In all three cases, the patients were started on empirical intravenous antibiotic drug regimens in compliance with, and in some cases in excess of, the 2012 Infectious Diseases Society of America clinical practice guideline for the diagnosis and treatment of diabetic foot infections (Table 1). These guidelines set forth criteria for selecting an empirical antibiotic drug regimen based on infection severity [22]. The guidelines suggest targeting gram-positive cocci species for mild-to-moderate infections and broad-spectrum antibiotics for severe infections, pending culture and sensitivity results [22]. Unfortunately, the microbiology laboratories at the hospitals in question test a standard set of antibiotic agents for each bacterial species, unless otherwise requested. Piperacillin/tazobactam was not tested (Table 1). Retrospectively, it is not known with certainty whether these three strains were susceptible to the piperacillin/tazobactam with which they were initially treated.

Table 1. Correlation of Each Case with Infection Severity (per IDSA Infection Severity Classification [22]) and the Antibiotic Drug Regimen Before and After Culture and Sensitivity Results

Table 1. Correlation of Each Case with Infection Severity (per IDSA Infection Severity Classification [22]) and the Antibiotic Drug Regimen Before and After Culture and Sensitivity Results

These three cases used a combination of medical, surgical, and wound care therapies. Unfortunately, two of the patients were lost to follow-up, and the third ended up with a first-ray resection. In case 2, the white blood cell count was trending down, and the ESR had increased. The patient seemed to be responding to treatment before leaving the hospital but given the MRI results required additional surgical irrigation and debridement. The patient in case 1 was not responding to treatment and required vascular intervention and more aggressive surgical debridement, as well as medical management.

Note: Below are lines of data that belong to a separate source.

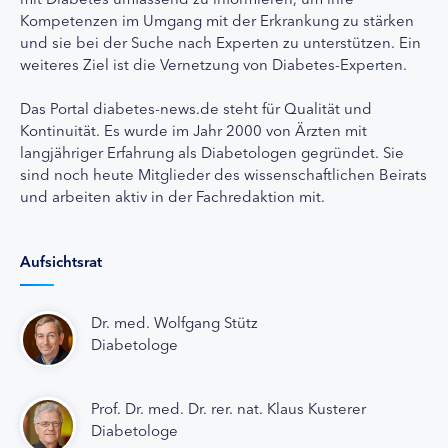
Kompetenzen im Umgang mit der Erkrankung zu stärken
und sie bei der Suche nach Experten zu unterstützen. Ein
weiteres Ziel ist die Vernetzung von Diabetes-Experten.
Das Portal diabetes-news.de steht für Qualität und
Kontinuität. Es wurde im Jahr 2000 von Ärzten mit
langjähriger Erfahrung als Diabetologen gegründet. Sie
sind noch heute Mitglieder des wissenschaftlichen Beirats
und arbeiten aktiv in der Fachredaktion mit.
Aufsichtsrat
Dr. med. Wolfgang Stütz
Diabetologe
Prof. Dr. med. Dr. rer. nat. Klaus Kusterer
Diabetologe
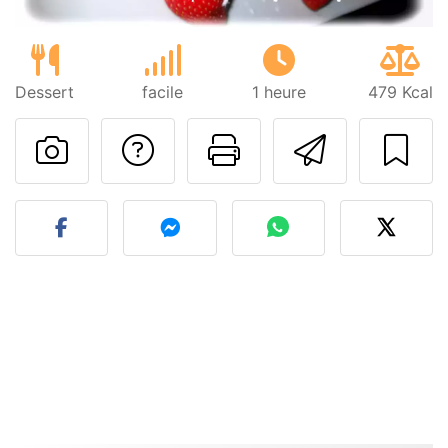
Dessert
facile
1 heure
479 Kcal
Poser une question
Imprimer cet
Envoyer
Publier votre photo de cet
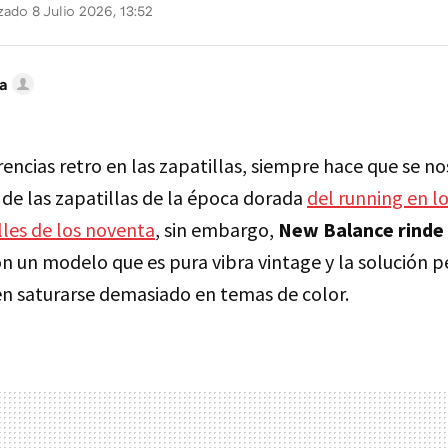
zado 8 Julio 2026, 13:52
a
rencias retro en las zapatillas, siempre hace que se no
 de las zapatillas de la época dorada
del running en l
lles de los noventa
, sin embargo,
New Balance rinde 
n un modelo que es pura vibra vintage y la solución p
en saturarse demasiado en temas de color.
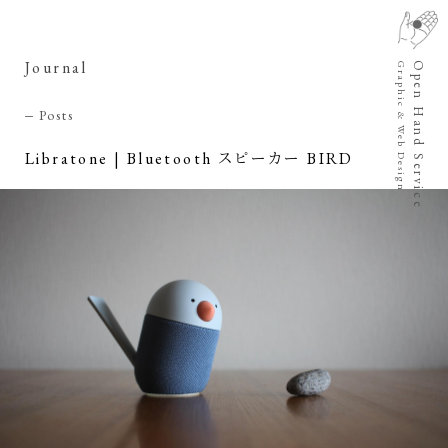
Journal
Open Hand Service
Graphic & Web Design
Posts
Libratone | Bluetooth スピーカー BIRD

This case study has some limitations. We reviewed a small population in which some selection bias exists. There was no randomization in choosing these three cases, and all of the patients were sampled from two hospitals in the same suburban area.

Conclusions

We presented a series of three cases of lower-extremity infections in which S marcescens was the sole or a contributing pathogen. All of the patients presented with some combination of a similar set of clinical characteristics, including bullae formation, liquefactive necrosis, and black necrotic eschar. All three patients were diabetic and had PVD. We believe that further investigation into the commonalities of S marcescens infection is warranted to properly identify possible trends. The identification of risk factors and clinical characteristics of other infectious processes has proved to be extremely valuable in clinical practice. This is particularly vital now that the medical field is challenged by growing antibiotic drug resistance and a lack of available therapies for multidrug-resistant infections. It is worth noting that this is one of the greatest challenges we currently face.